I was chatting with a coworker about rainbows today. (It’s a long story.) The end of the conversation was, essentially, me saying that sometimes I like to dress to piss people off – I like to use color and texture and certain pieces of clothing really aggressively to provoke reactions.
That falls into line with something I’ve been thinking about lately – the way that fat women are expected to dress in ways that are ostensibly minimizing but that, in reality, are really about us occupying less visual real estate. No bold colors, no stripes, nothing that would ever make us look bigger. It’s not that some of those rules are genuinely about looking slimmer – it’s that we draw less attention to ourselves when we comply with fashion rules. We occupy less space, metaphorically if not physically. We minimize ourselves for the comfort of other people.
It reinforces the sense of shame we’re supposed to feel because of our bodies, until we police ourselves.
People get angry when we deviate from these rules, not just because we AREN’T FOLLOWING THE RULES, but because it makes them take notice of us. When we refuse to fade quietly into the background, people have to register not only our presence but the space we take up as valid – there’s no imagining that we aren’t there, that we aren’t taking up more than one seat on the train, that we aren’t noncomforming and unashamed of it.
As I’ve discussed here before, I’ve always dressed funny – but when I got really into fat acceptance, I started dressing really aggressively. Not necessarily in a sexy way (though I definitely had my fair share of outfits that played into that). Rather, I dressed in a way that was a deliberate attempt to provoke response. I do that with color a lot – both by wearing bright colors and by wearing colors that don’t “match”.
I wear ugly clothes, with great deliberation. I’ll also wear stuff that is considered “tacky” with great delight – at some point I’ll finish putting together a roller skating outfit that incorporates high-waisted shorts, bright tights, and some kind of top (I’m not sure what I want this to be yet – maybe something with a bow). And when I wear it, people will be horrified.
People will be horrified by clothes.
How ridiculous is that, y’all?
I’m a nonsexy-dressing femme for the most part. Heteronormative goals of “sexy” aren’t usually part of my repetoire even when I’m wearing something low cut (which doesn’t happen all that often anymore, for some reason). But clothes that draw attention, outfits that aren’t designed to disguise my bulk? HELL YES. I have no interest in blending in. I have even less interest in catering to those who wish my body didn’t exist.

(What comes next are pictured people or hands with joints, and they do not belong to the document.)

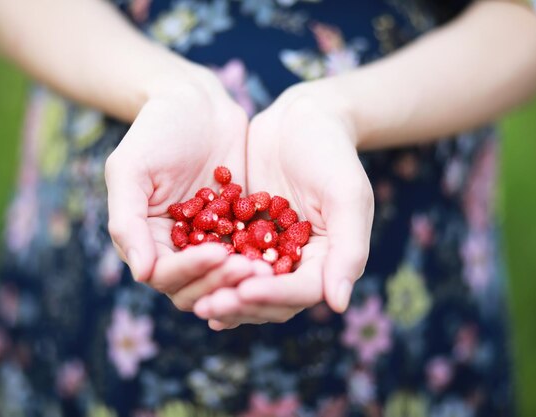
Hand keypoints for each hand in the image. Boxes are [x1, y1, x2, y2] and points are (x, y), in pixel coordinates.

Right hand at [105, 65, 269, 311]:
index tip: (218, 253)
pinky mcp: (239, 230)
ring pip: (226, 277)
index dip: (190, 271)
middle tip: (250, 268)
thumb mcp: (130, 169)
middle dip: (222, 281)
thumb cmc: (155, 130)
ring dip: (245, 279)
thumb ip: (127, 221)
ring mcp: (210, 241)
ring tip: (268, 267)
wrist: (197, 104)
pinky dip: (264, 258)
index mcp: (147, 241)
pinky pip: (252, 253)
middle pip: (197, 286)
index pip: (165, 275)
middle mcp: (177, 249)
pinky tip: (284, 255)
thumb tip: (143, 274)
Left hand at [194, 81, 373, 328]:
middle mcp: (299, 262)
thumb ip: (348, 248)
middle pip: (271, 299)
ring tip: (197, 301)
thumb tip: (339, 305)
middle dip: (241, 304)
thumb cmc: (331, 152)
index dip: (274, 296)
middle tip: (210, 306)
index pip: (303, 291)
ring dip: (223, 296)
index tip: (245, 291)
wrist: (301, 118)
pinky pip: (226, 261)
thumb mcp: (347, 194)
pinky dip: (209, 273)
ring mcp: (270, 250)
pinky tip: (186, 279)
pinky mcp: (244, 235)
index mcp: (328, 258)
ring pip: (245, 286)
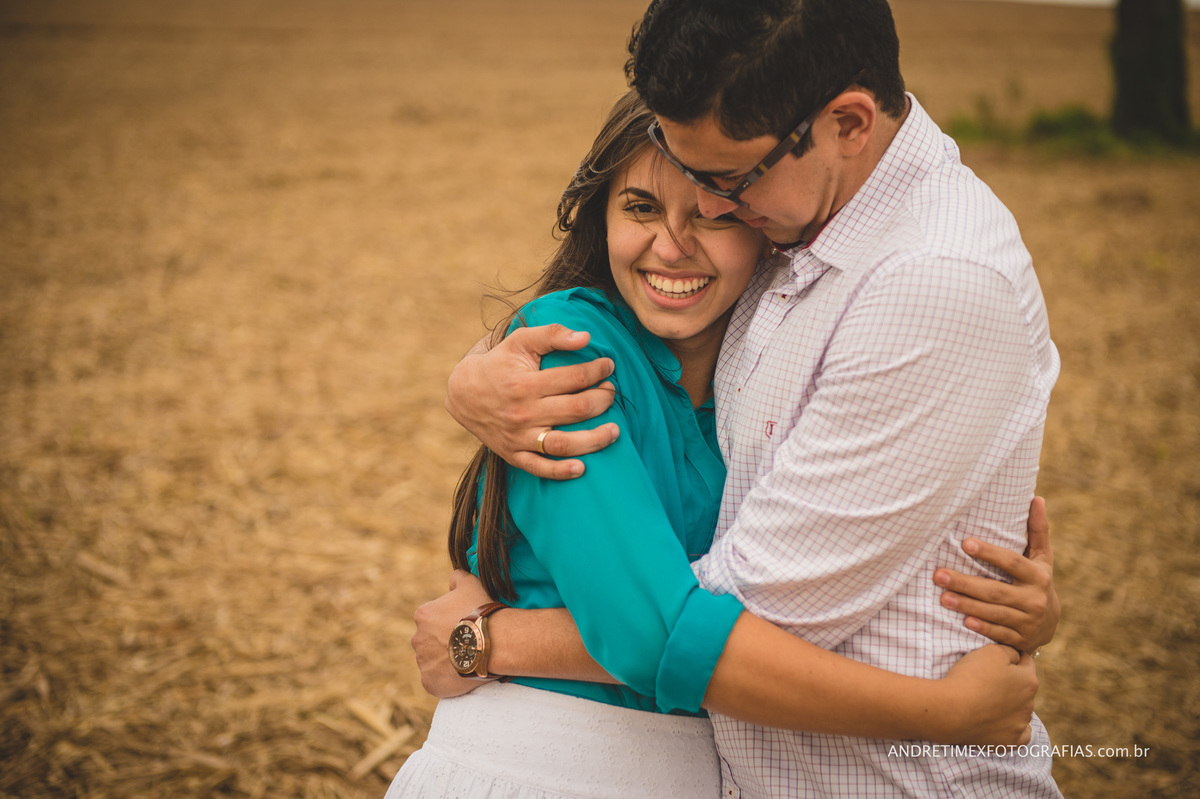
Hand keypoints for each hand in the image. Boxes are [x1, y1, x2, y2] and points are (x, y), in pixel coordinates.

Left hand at [411, 570, 497, 697]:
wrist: (493, 642)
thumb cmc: (481, 612)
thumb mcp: (471, 584)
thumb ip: (457, 577)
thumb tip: (453, 579)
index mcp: (423, 615)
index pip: (432, 620)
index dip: (449, 623)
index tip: (464, 626)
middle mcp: (417, 639)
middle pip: (430, 641)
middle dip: (445, 642)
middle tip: (467, 644)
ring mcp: (423, 662)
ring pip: (432, 662)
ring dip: (446, 661)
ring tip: (468, 660)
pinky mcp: (429, 682)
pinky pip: (435, 681)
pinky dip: (446, 679)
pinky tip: (463, 673)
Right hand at [445, 325, 618, 479]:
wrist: (463, 393)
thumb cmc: (499, 363)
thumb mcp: (520, 341)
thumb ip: (552, 334)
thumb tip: (586, 337)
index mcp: (525, 384)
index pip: (574, 378)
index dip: (597, 371)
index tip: (608, 366)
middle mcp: (523, 412)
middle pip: (575, 410)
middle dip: (602, 400)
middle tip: (611, 392)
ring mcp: (518, 437)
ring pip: (563, 444)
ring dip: (594, 440)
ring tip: (614, 431)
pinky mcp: (513, 454)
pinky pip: (540, 468)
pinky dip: (561, 472)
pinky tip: (582, 468)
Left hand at [934, 496, 1057, 652]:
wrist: (1050, 623)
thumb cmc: (1037, 580)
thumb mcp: (1041, 557)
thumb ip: (1037, 529)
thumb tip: (1035, 497)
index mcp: (1038, 575)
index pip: (1012, 562)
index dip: (989, 553)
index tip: (965, 543)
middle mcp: (1035, 599)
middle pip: (996, 591)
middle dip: (965, 583)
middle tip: (938, 574)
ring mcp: (1028, 622)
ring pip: (994, 613)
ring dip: (967, 605)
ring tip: (942, 596)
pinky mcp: (1020, 639)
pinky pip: (999, 634)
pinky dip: (983, 628)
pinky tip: (963, 621)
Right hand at [940, 644, 1036, 745]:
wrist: (951, 710)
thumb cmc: (970, 677)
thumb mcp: (990, 651)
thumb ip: (1009, 651)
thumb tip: (1016, 656)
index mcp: (1029, 681)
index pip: (1026, 663)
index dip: (1012, 658)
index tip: (996, 659)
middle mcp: (1029, 704)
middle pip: (1024, 688)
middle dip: (1012, 683)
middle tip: (988, 680)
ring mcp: (1019, 725)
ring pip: (1022, 711)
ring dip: (1011, 705)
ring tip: (990, 702)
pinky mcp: (1008, 742)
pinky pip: (1021, 736)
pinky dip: (1014, 728)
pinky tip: (1004, 723)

Every now and then it will hit me with a hardness just how much some people hate fat bodies. Sometimes I’ll step back and be a bit more quiet while I take care of myself. But generally, I pull out the red lipstick and the largest hair possible to wear with a tight dress. Because, while I often put the comfort of other people before my own, fuck that.
I wonder if this is why so many radical fatties dress in ways that could be described as ostentatious. My fat friends who are more conservative, not through body shame but just because they really like khakis and the like, don’t see as much representation – maybe it’s because their preferences, which are totally valid, can sometimes align with the clothes the rest of us are rejecting as a strange sort of costume.
There’s also a double standard, I suspect. Because people often comment on my outfits like they are outrageous when they’re really quite tame. The only thing remarkable about my habit of little grey dresses is that I FOUND so many little grey dresses in my size. The bar is just set a lot lower. “Oh,” people say, “that plus-sized woman is a snappy dresser” – because my clothing coordinates.
Visibility is, of course, one powerful way toward normalization – though more and more I hate the word normal these days. I just don’t think it exists for most people. And so I reassert that clothing and style can be radical acts of political rebellion. When we make people SEE US and acknowledge not only our presence but our requirement for space, we are refusing to conform in significant ways, the effects of which ripple out into the rest of society.
Being visible can be dangerous. And so I don’t think it is an obligation for anyone to become actively visible in their community or, you know, at the mall. I don’t think anyone needs to deny their own personal preferences (though it is always worth considering what motivates those preferences). But I want to say this: I NOTICE YOU. I SEE YOU. I SUPPORT YOU.
And I dress to be seen as well. Not only because I am not ashamed of my body but because I will not be ignored for the comfort of people who aren’t used to seeing fat bodies in a positive light. I don’t often directly challenge people – I think that’s kind of coercive and what works for me might not work for you. But I want to challenge y’all this time: just think about it. Think about the ways we blend, the way we accommodate those who hate us. Think about your own comfort zone and ways of making yourself safe. I think we just need to think.
And, you know, maybe wear brightly colored horizontal stripes. But that might just be me.